Si tratta della prima ricerca che ha analizzato il legame tra l’uso del touchscreen per i più piccoli e il sonno.

La ricerca
Lo studio ha rilevato che i bambini dai 6 ad 11 mesi utilizzano il touch per circa 8 minuti al giorno. I bambini dai 12 ai 18 mesi li utilizza in media 19 minuti al giorno, e i bambini dai 19 ai 25 mesi li utilizza per 25 minuti. In base al sondaggio somministrato a circa 700 genitori, dai 2 anni di età si passa a circa 44 minuti al giorno.

Per ogni ora supplementare spesa utilizzando un dispositivo mobile, è stato collegato a 26 minuti in meno di sonno durante la notte, e 11 minuti in più di sonno durante il giorno.

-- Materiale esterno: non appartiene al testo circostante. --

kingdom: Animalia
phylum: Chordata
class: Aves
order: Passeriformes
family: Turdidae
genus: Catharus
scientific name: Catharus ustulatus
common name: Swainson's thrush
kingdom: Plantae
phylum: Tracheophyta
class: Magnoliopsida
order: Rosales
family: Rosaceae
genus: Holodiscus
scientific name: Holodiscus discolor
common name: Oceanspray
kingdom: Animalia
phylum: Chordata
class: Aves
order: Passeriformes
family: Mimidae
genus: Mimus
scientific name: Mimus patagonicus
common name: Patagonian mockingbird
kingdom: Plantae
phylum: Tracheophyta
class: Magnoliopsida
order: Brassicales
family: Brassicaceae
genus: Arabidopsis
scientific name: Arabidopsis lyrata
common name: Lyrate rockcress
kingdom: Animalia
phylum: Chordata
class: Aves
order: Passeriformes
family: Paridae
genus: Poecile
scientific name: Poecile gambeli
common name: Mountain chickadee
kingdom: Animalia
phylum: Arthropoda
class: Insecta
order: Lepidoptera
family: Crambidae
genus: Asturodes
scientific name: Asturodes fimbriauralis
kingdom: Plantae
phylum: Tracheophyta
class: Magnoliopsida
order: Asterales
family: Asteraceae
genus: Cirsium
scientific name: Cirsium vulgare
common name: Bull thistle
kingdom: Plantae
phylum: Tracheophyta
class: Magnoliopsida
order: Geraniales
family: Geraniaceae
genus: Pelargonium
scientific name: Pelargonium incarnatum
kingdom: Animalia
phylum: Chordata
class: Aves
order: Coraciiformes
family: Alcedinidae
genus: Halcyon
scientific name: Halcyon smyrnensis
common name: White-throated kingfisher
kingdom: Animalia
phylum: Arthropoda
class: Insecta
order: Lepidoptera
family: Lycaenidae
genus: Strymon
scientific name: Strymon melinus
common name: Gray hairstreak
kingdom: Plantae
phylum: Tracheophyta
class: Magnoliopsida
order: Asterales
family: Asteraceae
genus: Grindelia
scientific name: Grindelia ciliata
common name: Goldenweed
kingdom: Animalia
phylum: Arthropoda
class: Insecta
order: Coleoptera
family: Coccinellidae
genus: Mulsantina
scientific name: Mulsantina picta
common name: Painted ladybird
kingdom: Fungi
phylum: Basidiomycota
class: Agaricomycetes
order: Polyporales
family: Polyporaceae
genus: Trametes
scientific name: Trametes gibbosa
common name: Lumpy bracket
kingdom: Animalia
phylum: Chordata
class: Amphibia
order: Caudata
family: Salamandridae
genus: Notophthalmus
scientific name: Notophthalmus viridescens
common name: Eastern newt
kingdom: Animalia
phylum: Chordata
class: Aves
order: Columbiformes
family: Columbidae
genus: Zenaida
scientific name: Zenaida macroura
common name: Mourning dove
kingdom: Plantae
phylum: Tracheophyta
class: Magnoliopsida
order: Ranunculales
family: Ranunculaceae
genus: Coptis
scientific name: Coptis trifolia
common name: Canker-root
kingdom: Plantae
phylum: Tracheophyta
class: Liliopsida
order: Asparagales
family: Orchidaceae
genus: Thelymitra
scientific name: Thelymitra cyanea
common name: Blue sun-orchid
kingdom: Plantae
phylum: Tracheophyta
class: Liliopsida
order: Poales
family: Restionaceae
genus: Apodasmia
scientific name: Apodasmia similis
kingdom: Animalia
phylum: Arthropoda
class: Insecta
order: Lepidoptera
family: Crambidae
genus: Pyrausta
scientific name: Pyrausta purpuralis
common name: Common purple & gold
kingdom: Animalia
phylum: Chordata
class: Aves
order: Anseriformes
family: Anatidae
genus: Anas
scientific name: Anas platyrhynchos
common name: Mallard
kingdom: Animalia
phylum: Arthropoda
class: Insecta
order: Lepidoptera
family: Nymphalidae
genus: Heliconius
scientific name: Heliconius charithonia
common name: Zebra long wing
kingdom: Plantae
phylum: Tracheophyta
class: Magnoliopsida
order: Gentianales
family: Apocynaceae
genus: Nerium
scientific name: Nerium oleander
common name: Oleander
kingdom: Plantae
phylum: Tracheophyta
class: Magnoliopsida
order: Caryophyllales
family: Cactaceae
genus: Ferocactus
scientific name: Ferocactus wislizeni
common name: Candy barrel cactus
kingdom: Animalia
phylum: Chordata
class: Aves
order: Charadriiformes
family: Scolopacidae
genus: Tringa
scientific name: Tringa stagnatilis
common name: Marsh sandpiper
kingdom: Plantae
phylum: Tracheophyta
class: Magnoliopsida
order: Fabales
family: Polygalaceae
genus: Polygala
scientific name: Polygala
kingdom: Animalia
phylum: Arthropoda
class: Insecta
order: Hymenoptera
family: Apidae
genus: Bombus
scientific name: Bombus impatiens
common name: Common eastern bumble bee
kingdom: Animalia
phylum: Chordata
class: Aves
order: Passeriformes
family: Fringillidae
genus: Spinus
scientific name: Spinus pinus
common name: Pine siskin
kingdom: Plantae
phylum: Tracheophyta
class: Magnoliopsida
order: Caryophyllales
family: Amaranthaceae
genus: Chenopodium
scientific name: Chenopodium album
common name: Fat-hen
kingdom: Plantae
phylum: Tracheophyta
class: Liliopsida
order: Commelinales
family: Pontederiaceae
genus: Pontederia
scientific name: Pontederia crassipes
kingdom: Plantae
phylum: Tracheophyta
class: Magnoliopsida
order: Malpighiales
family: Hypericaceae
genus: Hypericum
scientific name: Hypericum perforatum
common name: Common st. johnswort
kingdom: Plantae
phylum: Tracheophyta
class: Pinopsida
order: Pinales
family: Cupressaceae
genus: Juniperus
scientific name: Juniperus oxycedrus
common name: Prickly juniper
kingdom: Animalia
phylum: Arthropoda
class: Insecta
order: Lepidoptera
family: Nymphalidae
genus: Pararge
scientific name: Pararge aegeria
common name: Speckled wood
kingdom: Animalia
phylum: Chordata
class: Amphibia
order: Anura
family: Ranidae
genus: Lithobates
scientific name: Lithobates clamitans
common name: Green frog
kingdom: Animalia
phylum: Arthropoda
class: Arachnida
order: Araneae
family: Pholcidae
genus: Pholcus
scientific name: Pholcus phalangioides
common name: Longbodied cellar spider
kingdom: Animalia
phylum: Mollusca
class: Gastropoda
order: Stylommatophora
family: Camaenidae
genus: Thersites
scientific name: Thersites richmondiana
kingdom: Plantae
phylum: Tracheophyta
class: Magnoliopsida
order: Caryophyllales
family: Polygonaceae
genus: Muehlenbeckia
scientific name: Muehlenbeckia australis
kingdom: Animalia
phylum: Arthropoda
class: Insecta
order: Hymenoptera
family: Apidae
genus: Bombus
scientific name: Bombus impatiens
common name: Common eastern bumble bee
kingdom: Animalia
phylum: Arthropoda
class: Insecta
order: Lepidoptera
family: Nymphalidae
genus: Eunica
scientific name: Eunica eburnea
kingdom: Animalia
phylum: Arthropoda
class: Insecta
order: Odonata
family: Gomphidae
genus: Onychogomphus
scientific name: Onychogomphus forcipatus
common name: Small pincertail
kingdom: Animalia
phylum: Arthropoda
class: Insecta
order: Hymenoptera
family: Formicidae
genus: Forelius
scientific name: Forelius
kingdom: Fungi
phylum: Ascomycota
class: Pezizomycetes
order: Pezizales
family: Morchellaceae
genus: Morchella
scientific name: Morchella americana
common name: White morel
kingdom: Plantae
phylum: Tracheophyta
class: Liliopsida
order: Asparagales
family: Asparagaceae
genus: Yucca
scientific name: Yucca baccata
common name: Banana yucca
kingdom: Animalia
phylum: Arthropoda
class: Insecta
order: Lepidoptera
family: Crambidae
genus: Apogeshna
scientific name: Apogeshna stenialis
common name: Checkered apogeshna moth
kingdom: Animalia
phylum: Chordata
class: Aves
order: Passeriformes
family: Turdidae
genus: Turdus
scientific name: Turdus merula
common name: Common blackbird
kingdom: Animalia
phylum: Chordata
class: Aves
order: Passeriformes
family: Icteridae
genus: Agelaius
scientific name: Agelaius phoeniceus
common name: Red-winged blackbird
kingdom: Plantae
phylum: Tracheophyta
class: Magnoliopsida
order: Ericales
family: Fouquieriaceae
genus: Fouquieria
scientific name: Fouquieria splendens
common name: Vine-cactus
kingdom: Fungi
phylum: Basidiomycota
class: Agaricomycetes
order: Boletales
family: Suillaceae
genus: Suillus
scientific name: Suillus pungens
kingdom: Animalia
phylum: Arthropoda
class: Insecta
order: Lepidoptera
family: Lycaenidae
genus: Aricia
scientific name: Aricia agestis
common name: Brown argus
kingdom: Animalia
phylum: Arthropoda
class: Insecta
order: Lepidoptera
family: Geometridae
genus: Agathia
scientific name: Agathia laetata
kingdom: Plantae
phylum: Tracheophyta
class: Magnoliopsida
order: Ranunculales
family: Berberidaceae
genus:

I ricercatori non hanno esaminato il motivo per cui un utilizzo eccessivo di tablet e smartphone interferisca con il sonno dei più piccoli.

Nel frattempo, in attesa di ulteriori ricerche sui possibili effetti negativi che questi dispositivi possono avere sui bambini, l’American Academy of Pediatrics (AAP) consiglia di limitare l’uso complessivo di questi dispositivi ai bambini, e sempre e comunque sotto la supervisione dei genitori.

E ‘anche una buona idea per i bambini evitare di utilizzare smartphone e tablet nelle ore prima di andare a letto.